Founded in 1985, Breast Cancer Awareness Month is arguably the most successful cause marketing campaign of all time. Neatly falling between back-to-school season and Halloween, the month formerly known as October has indeed become “Pinktober.” From the top of the Chase and every NFL uniform, to your yogurt lid, there’s pink on everything, everywhere.
According to the 2012 Cone Communications Breast Cancer Trend Tracker, 92% of Americans believe breast cancer is a critical cause that companies should support, but only 26% feel that businesses have actually had a significant positive impact on the issue. Despite this, with 86% of consumers reporting a positive impression of a brand that supports the breast cancer cause, the “pink halo effect” is often enough to prompt purchase or response.
And although 74% of Americans say they are more likely to purchase a breast cancer-related product or service over others during October, they are becoming increasingly desensitized and skeptical.

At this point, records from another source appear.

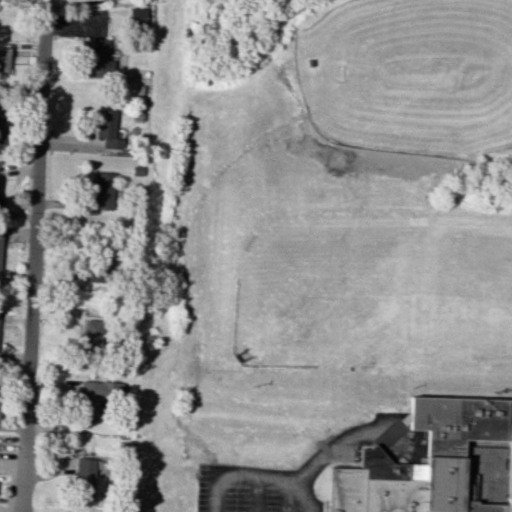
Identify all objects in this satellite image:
building: (136, 15)
building: (96, 57)
building: (4, 59)
park: (425, 76)
building: (1, 127)
building: (106, 128)
building: (102, 193)
building: (0, 238)
road: (31, 256)
building: (99, 265)
road: (183, 271)
park: (373, 295)
building: (92, 332)
building: (97, 397)
road: (293, 405)
building: (436, 463)
building: (439, 463)
road: (311, 470)
building: (84, 479)
road: (215, 495)
road: (257, 496)
road: (303, 496)
road: (285, 497)
parking lot: (242, 501)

In an inundated marketplace, consumers are requiring proof of commitment and impact to the breast cancer cause. If corporations really want to support survivors and raise awareness, they need to do a better job of communicating how consumer purchases are advancing the issue. My hope is that they are transparent and demonstrate genuine commitment—ideally more than donations and beyond the month of October. We need to go beyond awareness. True progress requires more than pink ribbons for 31 days—it requires action all year around.